#NobodysDoll Takes Aim At Berlin Film Festival Dress Code


The Berlin Film Festival is getting its own version of the #TimesUp-inspired all-black dress code at the Golden Globes.

Actress and screenwriter Anna Brüggemann and other high-profile German stars are calling on female festival attendees to eschew constricting designer gowns and high heels in favor of outfits that make them feel comfortable. Dubbed #NobodysDoll, the movement aims to prevent women from being subjected to the red carpet’s “patriarchal gaze” and to treat them like “artists, not dolls,” according to comments Brüggemann made to The Guardian.

“Women are expected to squeeze into tight-fitting, low-cut dresses and totter on impossible heels in order to serve the gaze of those who’ll judge whether they are marketable or not,” she told the British newspaper. “It’s time we had different images to look up to, of headstrong, unconventional women.”

Brüggemann, who said she intended to wear sneakers and a turtleneck sweater paired with a skirt, added that she was inspired by similar sartorial stances in response to #MeToo and #TimesUp. #NobodysDoll, however, takes it a step further by encouraging attendees to reexamine not just the color of their outfit, but how it affects their body image.

“When #MeToo happened, and all these beautiful Hollywood actresses said ‘it’s time for more equal rights and we should all be feminists,’ I thought, well, equality begins when we women really stop thinking about our bodies as something we have to improve,” she explained.

“My campaign is about asking when does a woman become that object that men feel they have the right to take for themselves, to decide everything from how she looks, to how low-cut her outfit is.”

The actress also clarified that attendees should wear what they like, whether it’s sweats and flats or a glam straight-off-the-runway number.

“Low-cut gowns [are welcome] as well, if that’s your thing,” she said. “The main thing is that the actress feels comfortable in it.”
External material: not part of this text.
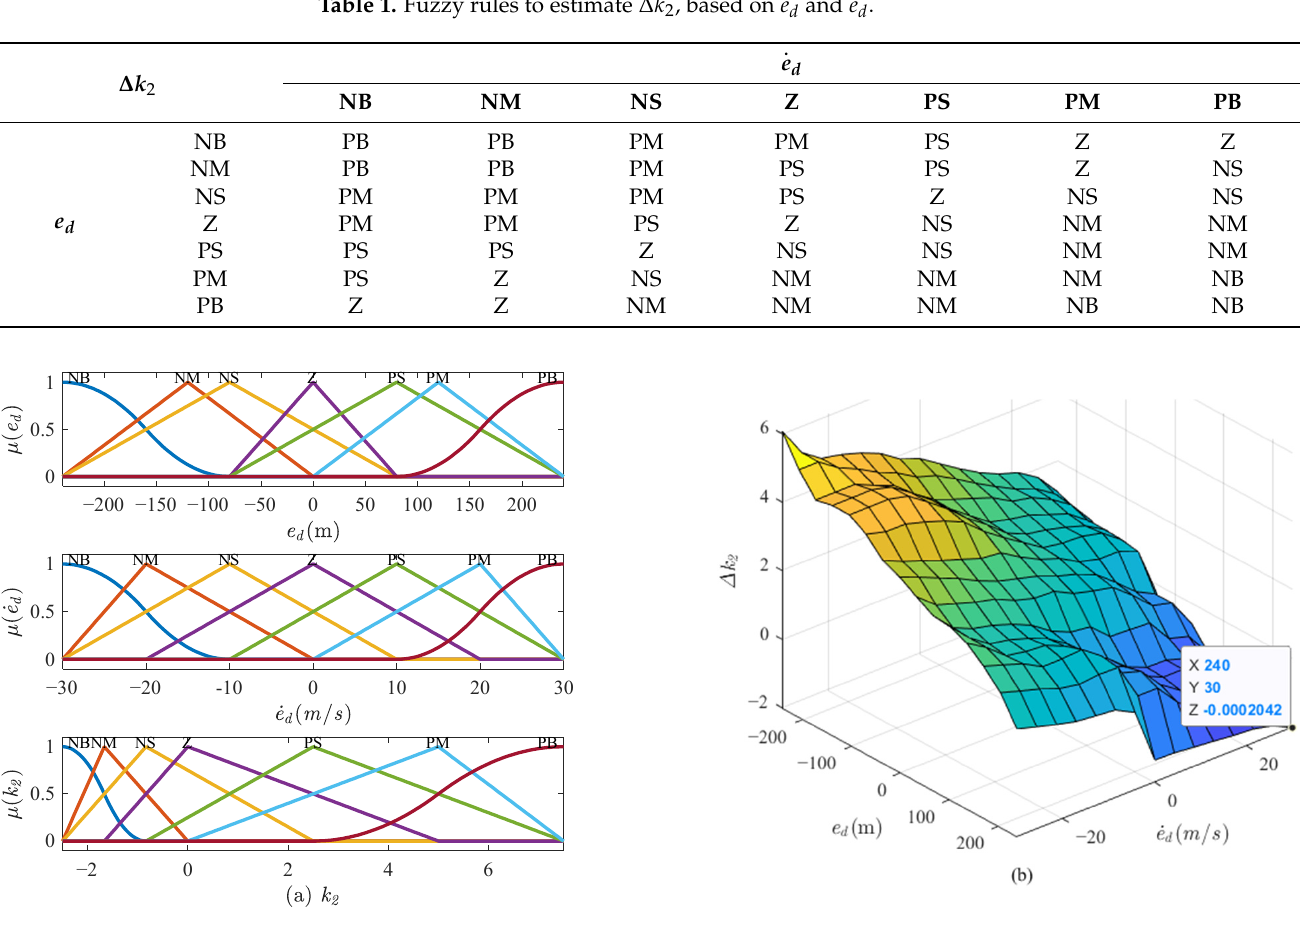
Figure 7. The properties of the fuzzy controller. ( a ) The membership functions used for the fuzzifi- cation of the inputs 𝑒 (cid:3031) and 𝑒(cid:4662) (cid:3031) , and the output ∆𝑘 (cid:2870) , respectively; ( b ) Input-output surface of the fuzzy logic controller among 𝑒 (cid:3031) , 𝑒(cid:4662) (cid:3031) , and ∆𝑘 (cid:2870) .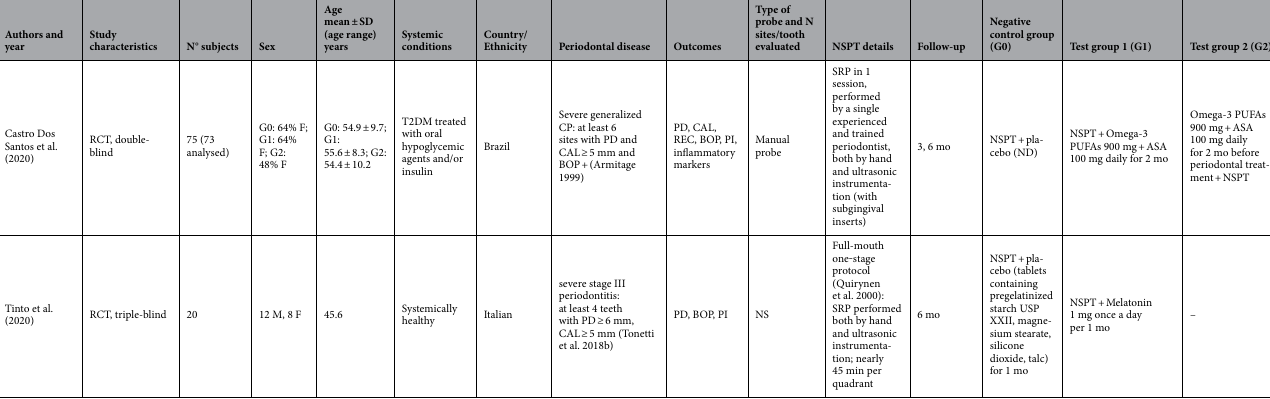
Table 1. Main characteristics of the included studies. Abbreviations and references used in this table are reported in Appendix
#NobodysDoll has seen some support online, though a few online critics have mocked its feminist intent.

“This is brilliant,” one admirer tweeted. “Red carpets are such a stark visual reminder of the inequality of physical standards. They need a good shake-up from women with the balls to do it.”

About 70 film industry figures have supported the campaign, though the Berlin Film Festival has been resistant to other nods to the #MeToo movement. Organizers declined to replace the red carpet with a black version, and have also been criticized for inviting a South Korean filmmaker accused of sexual assault to the event. Scheduled panels will, however, address sexual misconduct in the film industry.

Also known as the Berlinale, the festival starts today and is expected to welcome stars like Greta Gerwig and Tilda Swinton.